Obtener la nacionalidad tampoco ha sido fácil para las tres mujeres que actualmente la tienen. En el caso de Davies tuvo que tirar de contactos familiares para obtener un certificado de nacimiento. Al Bizreh, al provenir de un país en guerra, tampoco tenía acceso a este tipo de documentos. “Casi todo estaba bloqueado. Encima nos pedían que estuviese certificado y apostillado en una embajada española. Siria no tiene”, aclara.
Migración y diversidad cultural: nuevas formas de construir identidad
Una jornada —enmarcada en la semana del 8 de marzo, Día Internacional de la Mujer— cargado de reflexión y colectivismo, que terminó con una conclusión muy en línea con los valores y misión de ONG Rescate. “Frente a la simplificación de una identidad española única y homogénea reivindicamos la complejidad y la diferencia. Hay muchas formas de ser mujer y de ser española.”, resumió Carmen Santos.
Más allá del debate sobre la identidad, es un asunto de derechos. Por eso desde ONG Rescate abogamos porque, al igual que las mujeres que protagonizaron la mesa redonda, todas las personas que viven en España tengan la posibilidad de obtener la documentación necesaria que les permita llevar a cabo su proyecto de vida.
La migración no es un “problema” ni una “amenaza”, sino un fenómeno complejo que siempre ha estado presente en la historia de la humanidad, y que podemos transformar en una oportunidad.
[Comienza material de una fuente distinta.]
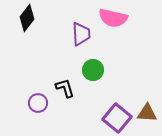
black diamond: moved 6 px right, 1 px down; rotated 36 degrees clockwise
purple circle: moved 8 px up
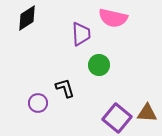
black diamond: rotated 20 degrees clockwise
green circle: moved 6 px right, 5 px up
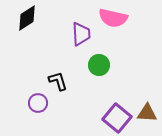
black L-shape: moved 7 px left, 7 px up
Ayer, se comprobó, una vez más, que con la migración ganamos todas y todos. Algo que Arezoo Mojaverian, portavoz de La voz de Irán en España, que apoya a la disidencia iraní, aprovechó para subrayar. En su país no es natural encontrar por las calles de Teherán a personas de diferentes procedencias; sin embargo, en España, que es multicultural, sí y eso enriquece la cultura y las mentes.
Gracias a Impact Hub por dejarnos celebrar este evento en su espacio de coworking.